-- Quellauszug --
──────────

# 3570K Temps? kp



## Tripleh84 (9. August 2012)

Hi hab mir gestern ein I5 3570K Verbaut und nen Mugen 3 Rev.B Kühler Montiert..

Leerlauf mit Speedstep/EIST Funktion

Core 1 33 grad
Core 2 28 grad
Core 3 28 grad
Core 4 21 grad

Last mit Turbo 3,6/3,8Ghz und 1,056V Core

Core 1 51 grad
Core 2 53 grad 
Core 3 55 grad
Core 4 48 grad

CPU IA Core 55 grad
CPU Package 55 grad 

Das Alles nach 10 Minuten Prime95 und Gehäuse offen.

Die Temps gehen zwischendrin mal 3 grad runter und wieder hoch auf die angegebenen.. 



Leider habe ich keine Ahnung ob die Temps okay sind, weil auch so unterschiedlich.. Kann man das so lassen? oder ist eventuell der Kühler nicht richtig Moniert oder zu wenig WLP drauf...


----------



## Dewid (9. August 2012)

Kannst ja mal ein meinen Thread schauen (direkt unter deinem), habe auch deutliche Differenzen zwischen den Cores und weiß auch nicht so recht weiter...neu montieren hat bei mir ein paar Grad ausgemacht, könntest du ja auch mal versuchen


----------



## Tripleh84 (9. August 2012)

Ah okay danke sehs gerade.. Hast auch so Unterschiede drinne.. Denk das ist der CPU... Aber an die 60 Grad finde ich Deutlich zu Warm eigentlich.. Nehm deinen Tipp mal an und Montier mal neu und mach neue WLP drauf.. 
Der CPU Soll ja unter Liftkühlung an die 4,4 Ghz Schaffen... Bei den Temps mit meinem Kühler aber mit sicherheit nicht..


----------



## Pixy (9. August 2012)

Deine temps sind völlig in Ordnung.


----------



## Dewid (9. August 2012)

Mich hat es eigentlich auch überrascht, dass die Ivy-Bridge-CPUs offiziell nur bis 67°C ausgelegt sind. Hätte erwartet, dass sie die 75°C locker packen sollten...


----------



## Pixy (9. August 2012)

Soweit mir bekannt ist, können sie bis zu 105° aushalten, darüber wird es kritisch.
Allerdings macht bzw. reizt man dies nie aus.

Kann mich jetzt aber auch irren.


----------



## Tripleh84 (9. August 2012)

Ja laut intel bis 105 grad.. Davor Taktet sich die CPU aber von alleine Runter das man nichtmal auf die 105 grad erst kommt.. Aber sehe ca. 60 grad trotzdem kritisch


----------



## Pixy (9. August 2012)

Kommt drauf an, wenn die CPU auf 4,5Ghz getaktet ist, dann sind 60° mit Luftkühlung verdammt gut.


----------



## Tripleh84 (9. August 2012)

ja dann schon, aber nicht @Stock bzw. Stock Turbo..


----------



## Pixy (9. August 2012)

Du hast doch aber nur 55°, also passt doch alles.
Und das mit einem Mugen 3, der schon echt gut sein soll.

High End ist wahrscheinlich noch mal was anderes, aber Gedanken musst du dir nicht machen, zudem erreichst du die 55° im normal Betrieb gar nicht.

──────────

-- Bereitgestelltes Material --
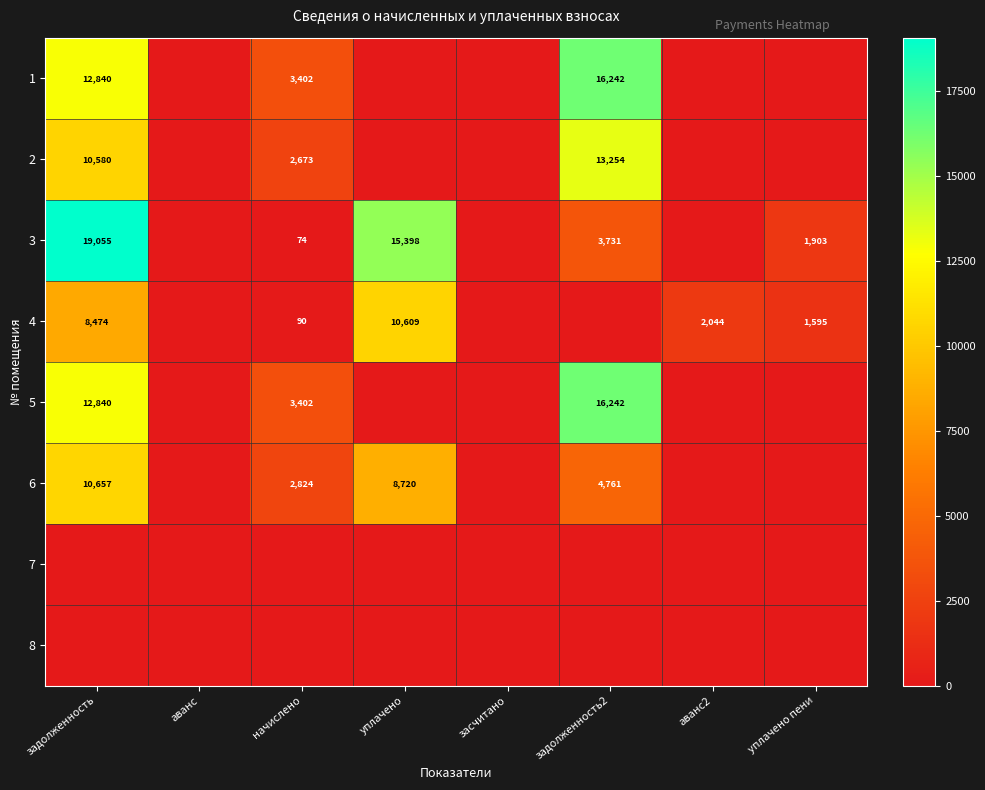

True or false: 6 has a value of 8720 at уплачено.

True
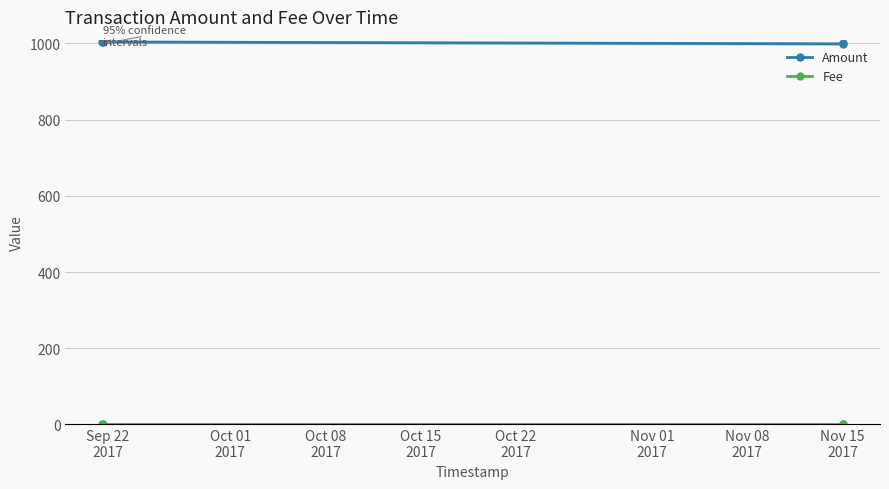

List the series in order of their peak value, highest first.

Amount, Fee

──────────

-- Aufgabenstellung --
Setze die Forendiskussion über die Temperaturen des 3570K nach dem zuletzt gezeigten Beitrag fort. Die Auflistung stammt aus einer anderen Quelle.

-- Schriftliche Antwort --
Prime 95 lastet die CPU voll aus, dass schaffst du unter normalen Umständen nicht.


----------



## Seabound (9. August 2012)

Ich finde deine temps sehr gut. Bei mir schwankt idle zwischen 30 und 55 Grad. Last sprechen wird dann von Werten zwischen 65 und 75 Grad ;0) mit Core Damage.


----------



## Tripleh84 (9. August 2012)

oha das find ich zu viel.. hab jetzt konstant 60 grad bei 3,6ghz und prime95


----------



## Uter (9. August 2012)

Dewid schrieb:


> Mich hat es eigentlich auch überrascht, dass die Ivy-Bridge-CPUs offiziell nur bis 67°C ausgelegt sind. Hätte erwartet, dass sie die 75°C locker packen sollten...


Tcase?



Tripleh84 schrieb:


> oha das find ich zu viel.. hab jetzt konstant 60 grad bei 3,6ghz und prime95


 Allgemein gilt, dass die Sensoren sehr ungenau sind. Es kann also sein, dass du 60°C angezeigt bekommst, obwohl du in Wahrheit nur 50°C hast und wieder jemand anderes bekommt vielleicht bei 50°C 45°C angezeigt. Du merkst warauf ich hinaus will? Die Werte sollte man nur als grobe Richtwerte beachten. Ein Vergleich von unterschiedlichen CPUs (auch einer Baureihe) ist schlicht sinnlos.
Solang die CPU stabil läuft braucht man sich idR keine Gedanken machen, es handelt sich ja auch nicht um ein Stück Schokolade, das bei 30°C schmilzt...


----------



## Seabound (9. August 2012)

Mir ist das auch egal. Der Computer ist selbst bei Volllast mit Core Damage leise. Zudem läuft der 3770k mit Turbo auf 3,9GHz und taktet selbst nach ner halben Stunde Core Damage nicht runter. Also alles im grünen Bereich. Zumal ich so ne Belastung im Alltag nie erreiche.


----------



## Tripleh84 (9. August 2012)

hm ich rede auch nicht von laut oder leiser.. Weil ich keinen Stock Kühler habe.. Ist die Lautstärke gleich... Und ich denk wenn er sich runtertakten würde, sind die Temps an der grenze.. Frage ist nur, ab wanns kritisch wird..


----------



## Seabound (9. August 2012)

Tripleh84 schrieb:
			
		

> Frage ist nur, ab wanns kritisch wird..



Ab 105 Grad ;0)


----------



## Pixy (9. August 2012)

Was erwartest du denn jetzt?
55° - 60° C unter last mit einem Mugen 3 ist doch völlig in Ordnung, zudem hast du ihn ja getaktet.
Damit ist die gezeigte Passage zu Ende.